Çok geçmeden Courbépine’de yeni bir yaşam başladı. Paris’in zevk düşkünü halkı, yeni şeyler peşindeydi. Ayrıca hepsi de Fransa’nın gözden düşmüş ecesinin, gittiği sürgün yerinde neler yaptığını gizliden gizliye ve biraz da alaycı bir merakla öğrenmek istiyorlardı. Şenlik şenliği kovaladı. Soyluluk armalarıyla süslü saltanat arabaları geldi; gülüp oynayan insanlar, atlı arabaları tıka basa doldurmuştu, at sırtında subaylar geldi, onlarla birlikte bir alay bedavacı ve hizmetkâr da. Gelenlere her gün başkaları ekleniyordu. Kimileri kırlarda oyun oynayacakmış gibi yanlarına çoban giysileri almışlardı, kimileri de büyük bir tantanayla geldiler: o küçük köy bir açık ordugâha dönmüştü.

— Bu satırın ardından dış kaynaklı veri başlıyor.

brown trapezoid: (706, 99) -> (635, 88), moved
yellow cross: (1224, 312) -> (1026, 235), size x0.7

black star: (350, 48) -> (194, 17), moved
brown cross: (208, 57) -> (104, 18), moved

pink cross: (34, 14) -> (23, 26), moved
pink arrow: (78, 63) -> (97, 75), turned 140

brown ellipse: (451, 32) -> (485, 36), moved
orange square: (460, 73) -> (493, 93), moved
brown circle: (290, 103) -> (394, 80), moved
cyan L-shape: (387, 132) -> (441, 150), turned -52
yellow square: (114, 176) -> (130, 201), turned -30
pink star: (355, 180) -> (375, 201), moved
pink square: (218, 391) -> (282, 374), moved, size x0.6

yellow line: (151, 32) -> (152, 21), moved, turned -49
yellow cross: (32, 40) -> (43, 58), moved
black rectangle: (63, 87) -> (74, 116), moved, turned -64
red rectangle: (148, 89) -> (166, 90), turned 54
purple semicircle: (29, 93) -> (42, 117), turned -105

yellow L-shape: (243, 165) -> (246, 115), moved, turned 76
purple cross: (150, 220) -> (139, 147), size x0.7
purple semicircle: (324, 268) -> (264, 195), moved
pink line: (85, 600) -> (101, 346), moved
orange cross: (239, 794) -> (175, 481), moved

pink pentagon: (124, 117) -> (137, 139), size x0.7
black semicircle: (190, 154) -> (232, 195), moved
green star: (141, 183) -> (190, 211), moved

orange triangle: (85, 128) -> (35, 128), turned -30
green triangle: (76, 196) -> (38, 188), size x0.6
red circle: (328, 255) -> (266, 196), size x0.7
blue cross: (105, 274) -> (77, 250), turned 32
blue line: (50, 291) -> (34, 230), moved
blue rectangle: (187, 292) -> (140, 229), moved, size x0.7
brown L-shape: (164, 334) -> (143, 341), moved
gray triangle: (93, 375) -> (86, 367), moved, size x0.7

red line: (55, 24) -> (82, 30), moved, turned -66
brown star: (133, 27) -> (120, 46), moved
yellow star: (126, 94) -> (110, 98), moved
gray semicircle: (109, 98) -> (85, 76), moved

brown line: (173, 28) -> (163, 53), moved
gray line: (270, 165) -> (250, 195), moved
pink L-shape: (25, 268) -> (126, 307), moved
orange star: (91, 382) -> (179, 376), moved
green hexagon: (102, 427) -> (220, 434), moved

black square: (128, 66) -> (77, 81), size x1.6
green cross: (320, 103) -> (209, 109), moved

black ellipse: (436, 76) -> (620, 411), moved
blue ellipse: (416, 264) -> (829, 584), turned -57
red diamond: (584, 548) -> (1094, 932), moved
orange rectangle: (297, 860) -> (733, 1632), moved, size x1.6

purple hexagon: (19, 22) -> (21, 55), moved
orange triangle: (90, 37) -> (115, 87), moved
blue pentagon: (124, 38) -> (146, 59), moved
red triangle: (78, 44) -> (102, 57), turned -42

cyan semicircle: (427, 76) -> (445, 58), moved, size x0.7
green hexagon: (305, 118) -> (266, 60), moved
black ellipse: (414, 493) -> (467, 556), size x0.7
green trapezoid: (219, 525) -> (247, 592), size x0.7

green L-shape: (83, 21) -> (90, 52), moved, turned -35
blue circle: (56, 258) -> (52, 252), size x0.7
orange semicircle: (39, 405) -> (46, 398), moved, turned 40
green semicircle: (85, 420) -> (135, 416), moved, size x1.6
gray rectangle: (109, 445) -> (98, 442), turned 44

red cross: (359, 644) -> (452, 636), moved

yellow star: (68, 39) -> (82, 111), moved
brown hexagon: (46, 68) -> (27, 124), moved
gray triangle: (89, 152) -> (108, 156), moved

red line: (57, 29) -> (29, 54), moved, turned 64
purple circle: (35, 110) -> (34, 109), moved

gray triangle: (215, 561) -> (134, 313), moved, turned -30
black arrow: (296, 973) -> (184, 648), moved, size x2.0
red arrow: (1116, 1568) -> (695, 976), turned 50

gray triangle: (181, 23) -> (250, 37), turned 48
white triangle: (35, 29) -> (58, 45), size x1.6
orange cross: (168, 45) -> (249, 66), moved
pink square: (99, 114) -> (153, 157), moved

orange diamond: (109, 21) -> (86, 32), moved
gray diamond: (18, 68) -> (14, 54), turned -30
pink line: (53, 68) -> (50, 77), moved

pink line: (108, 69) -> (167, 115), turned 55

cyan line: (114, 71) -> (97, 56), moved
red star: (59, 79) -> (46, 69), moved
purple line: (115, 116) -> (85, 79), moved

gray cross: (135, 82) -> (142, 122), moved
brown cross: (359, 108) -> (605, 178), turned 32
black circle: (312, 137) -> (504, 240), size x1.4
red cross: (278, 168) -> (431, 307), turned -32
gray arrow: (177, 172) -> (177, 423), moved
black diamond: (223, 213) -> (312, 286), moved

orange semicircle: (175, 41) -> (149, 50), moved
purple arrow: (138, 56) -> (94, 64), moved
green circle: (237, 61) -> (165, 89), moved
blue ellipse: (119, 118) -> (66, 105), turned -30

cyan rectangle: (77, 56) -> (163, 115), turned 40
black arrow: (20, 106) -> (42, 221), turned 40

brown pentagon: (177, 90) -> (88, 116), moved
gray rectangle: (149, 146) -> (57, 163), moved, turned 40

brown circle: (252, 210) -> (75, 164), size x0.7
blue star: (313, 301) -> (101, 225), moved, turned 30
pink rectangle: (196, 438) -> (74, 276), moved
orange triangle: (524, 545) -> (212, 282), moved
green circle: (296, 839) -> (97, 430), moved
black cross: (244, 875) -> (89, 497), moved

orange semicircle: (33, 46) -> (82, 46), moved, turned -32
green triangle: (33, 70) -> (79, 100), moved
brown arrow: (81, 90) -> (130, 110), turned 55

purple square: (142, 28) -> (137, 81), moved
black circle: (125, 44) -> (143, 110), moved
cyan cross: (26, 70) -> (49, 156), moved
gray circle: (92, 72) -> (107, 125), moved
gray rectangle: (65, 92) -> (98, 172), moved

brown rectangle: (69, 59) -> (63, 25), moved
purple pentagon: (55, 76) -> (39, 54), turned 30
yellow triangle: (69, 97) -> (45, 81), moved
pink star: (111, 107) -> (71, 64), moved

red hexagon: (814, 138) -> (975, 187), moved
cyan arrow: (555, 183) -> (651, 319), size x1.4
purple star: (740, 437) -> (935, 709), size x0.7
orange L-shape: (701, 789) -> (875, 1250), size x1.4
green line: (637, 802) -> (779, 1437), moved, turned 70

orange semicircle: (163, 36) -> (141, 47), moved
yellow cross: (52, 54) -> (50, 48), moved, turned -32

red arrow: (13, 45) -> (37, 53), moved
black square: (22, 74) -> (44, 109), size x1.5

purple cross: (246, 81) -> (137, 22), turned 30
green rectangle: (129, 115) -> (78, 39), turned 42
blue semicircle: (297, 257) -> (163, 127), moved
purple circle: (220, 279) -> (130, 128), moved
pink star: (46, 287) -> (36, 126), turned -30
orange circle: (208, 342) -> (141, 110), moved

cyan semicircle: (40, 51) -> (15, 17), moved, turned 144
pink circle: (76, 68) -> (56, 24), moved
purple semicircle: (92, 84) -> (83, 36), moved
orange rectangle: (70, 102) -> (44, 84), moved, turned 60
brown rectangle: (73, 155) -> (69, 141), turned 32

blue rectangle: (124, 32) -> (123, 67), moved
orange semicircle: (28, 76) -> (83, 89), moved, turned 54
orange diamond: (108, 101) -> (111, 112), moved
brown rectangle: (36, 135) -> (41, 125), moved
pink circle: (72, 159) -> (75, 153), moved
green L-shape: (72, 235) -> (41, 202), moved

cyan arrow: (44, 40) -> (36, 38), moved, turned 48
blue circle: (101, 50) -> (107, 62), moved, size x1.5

Ve şato canlandı, ışıklı pencereleriyle ışıl ışıldı, kahkahalar ve konuşmalar, oyunlar ve müzik hayat katmıştı oraya. İnsanlar içeride dolaşıyor, daha önce suskunluğun gri renginin hüküm sürdüğü kuytularda çiftler fısıldaşıyordu. Korulukların gölgelerinde kadınların açık renkli giysileri parıldıyordu, mandolinler coşkulu tıngırtılarla titreyip gecenin içine arsız şarkılar salıyorlardı. Hizmetkârlar koridorlarda koşuşturuyor, pencerelere çiçekler konuluyor, çalılıkların arasından kıvılcım çakar gibi renkli ışıklar parıldıyordu.